This will recursively search through all subfolders and load all CSV/XLSX files.

#### 4. Quiet Mode

```python
loader = DataLoader("data.csv", verbose=False)
df = loader.load()
```

No console output will be displayed.

#### 5. Column Consistency Control

```python
# Error mode (default) - stops if columns don't match
loader = DataLoader("data_folder", column_consistency='error')
df = loader.load()

# Warning mode - shows warning but continues
loader = DataLoader("data_folder", column_consistency='warning')
df = loader.load()

# Ignore mode - skips consistency check entirely
loader = DataLoader("data_folder", column_consistency='ignore')
df = loader.load()
```

**Column Consistency Modes:**
- `'error'` (default): Raises an error if files have different column counts or names
- `'warning'`: Shows a warning but continues processing
- `'ignore'`: Skips consistency check entirely

#### 6. Convenience Function

```python
from data_loader import load_data

# All parameters are optional
df = load_data("data.csv")  # Uses defaults
df = load_data("data_folder", include_subfolders=True, verbose=False, column_consistency='warning')
```

## Supported File Formats

- **CSV files**: `.csv`
- **Excel files**: `.xlsx`, `.xls`

## Error Handling

The DataLoader handles various error scenarios:

- **File not found**: Raises `FileNotFoundError`
- **Unsupported format**: Raises `ValueError` with format information
- **Invalid path**: Raises `ValueError` if path is neither file nor directory
- **Column consistency errors**: Raises `ValueError` when `column_consistency='error'` and files have mismatched columns
- **Individual file errors**: Continues processing other files and reports errors in verbose mode

## Example Project Structure

```
project/
├── data_loader.py
├── requirements.txt
├── example_usage.py
├── README.md
├── data/
│   ├── sales_2023.csv
│   ├── sales_2024.csv
│   └── reports/
│       ├── monthly_report.xlsx
│       └── quarterly_summary.csv
└── single_file.csv
```

## Running Examples

To see the DataLoader in action, run the example script:

```bash
python example_usage.py
```

This will create sample data files and demonstrate various usage patterns.

## API Reference

### DataLoader Class

#### Methods

- `load()`: Load data from the specified path
  - Returns: `pandas.DataFrame`

#### Internal Methods

- `_load_single_file()`: Load data from a single file
- `_load_folder()`: Load and concatenate data from folder
- `_load_single_file_from_path()`: Internal method for loading individual files

### Convenience Function

- `load_data(file_path, include_subfolders=False, verbose=True, column_consistency='error')`: Direct data loading function

## Performance Notes

- Large files are loaded into memory entirely
- For very large datasets, consider processing files individually
- Concatenation happens in memory, so ensure sufficient RAM for large folder operations

## License

This project is open source and available under the MIT License.

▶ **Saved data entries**
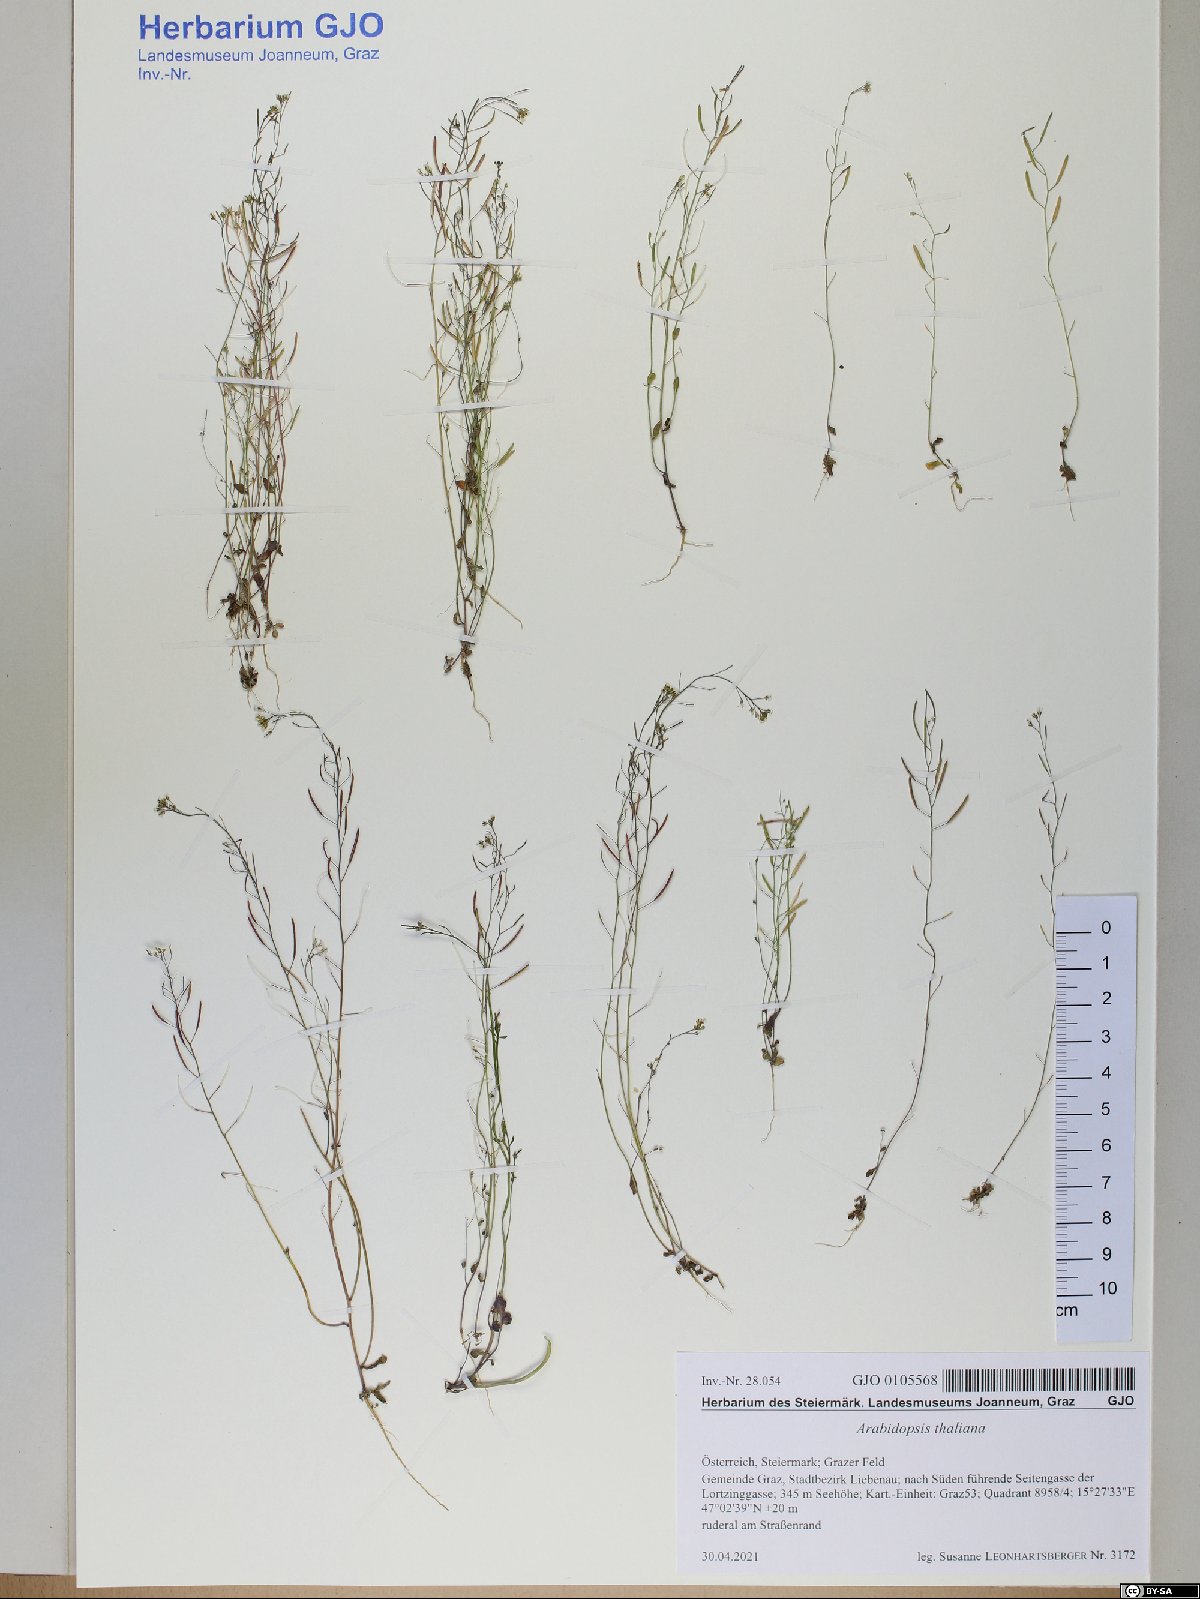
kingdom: Plantae
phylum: Tracheophyta
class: Magnoliopsida
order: Brassicales
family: Brassicaceae
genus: Arabidopsis
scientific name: Arabidopsis thaliana
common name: Thale cress
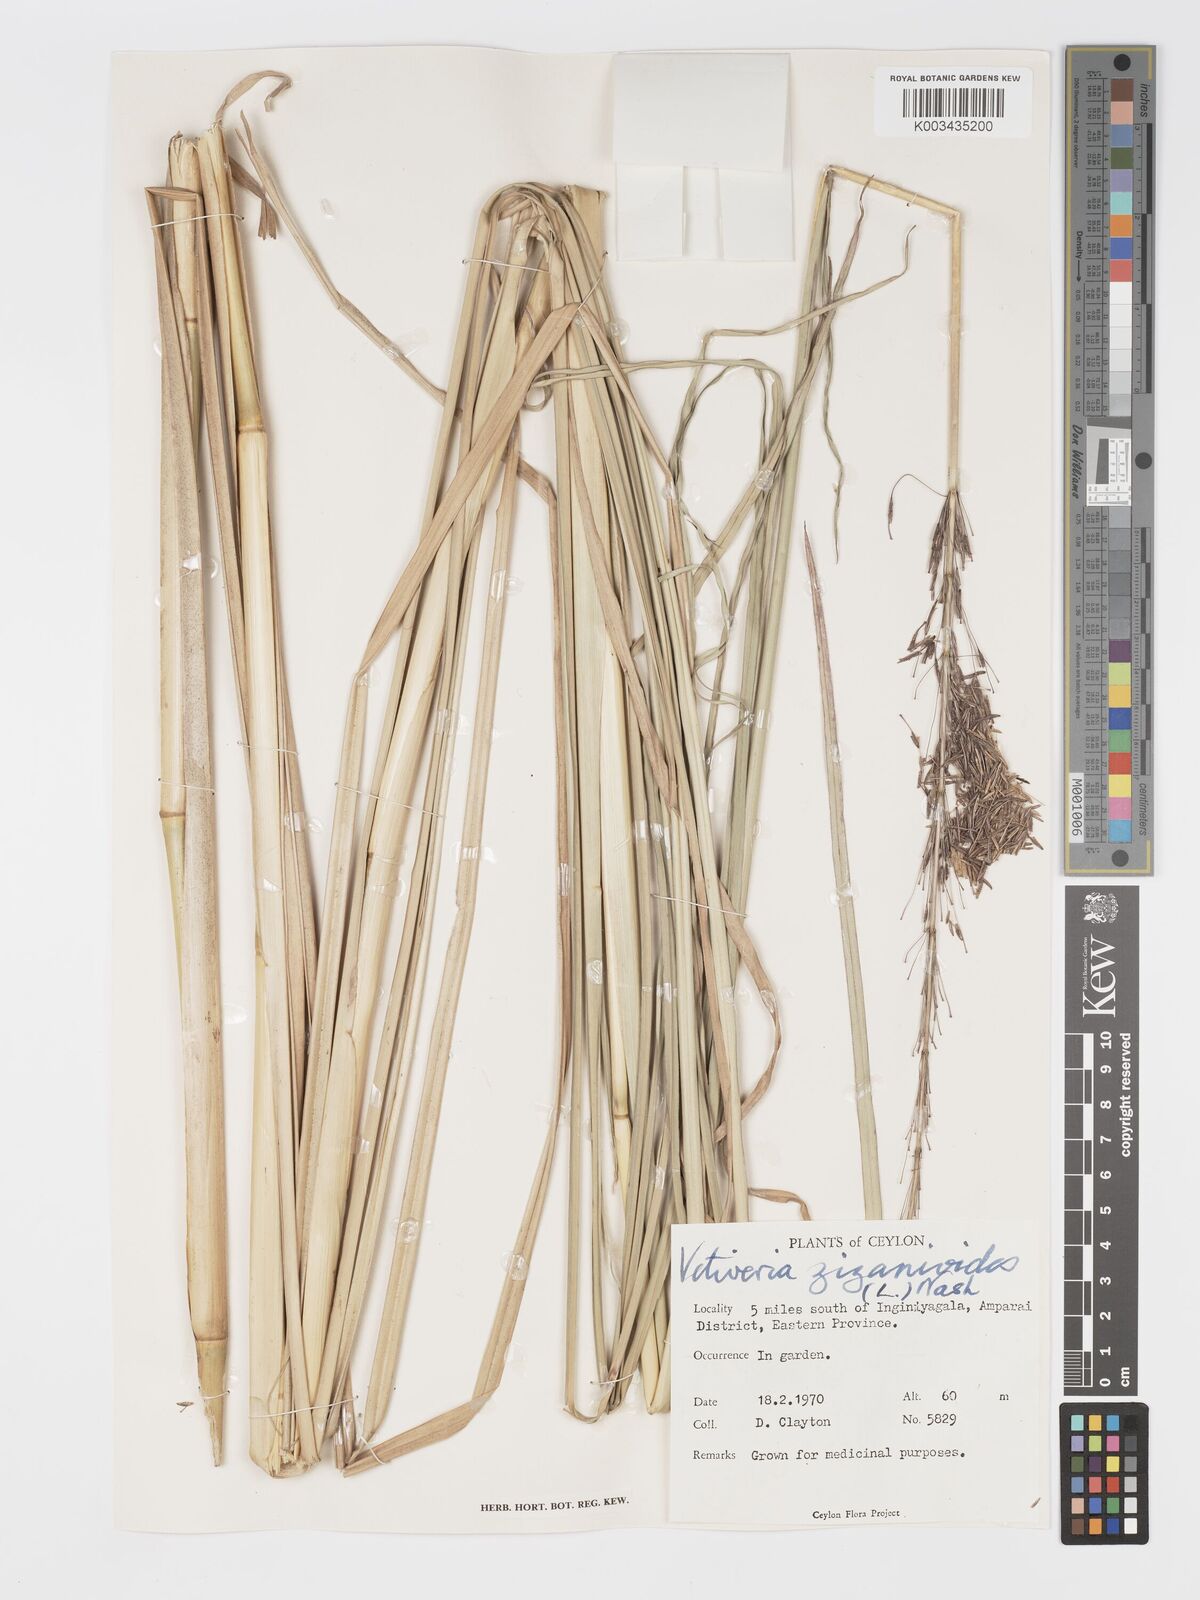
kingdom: Plantae
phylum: Tracheophyta
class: Liliopsida
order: Poales
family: Poaceae
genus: Chrysopogon
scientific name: Chrysopogon zizanioides
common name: False beardgrass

▶ **TASK DIRECTIONS**
Render the sentence "No console output will be displayed." from the DataLoader documentation in Spanish.

▶ **SOLVED EXERCISE**
No se mostrará ninguna salida en la consola.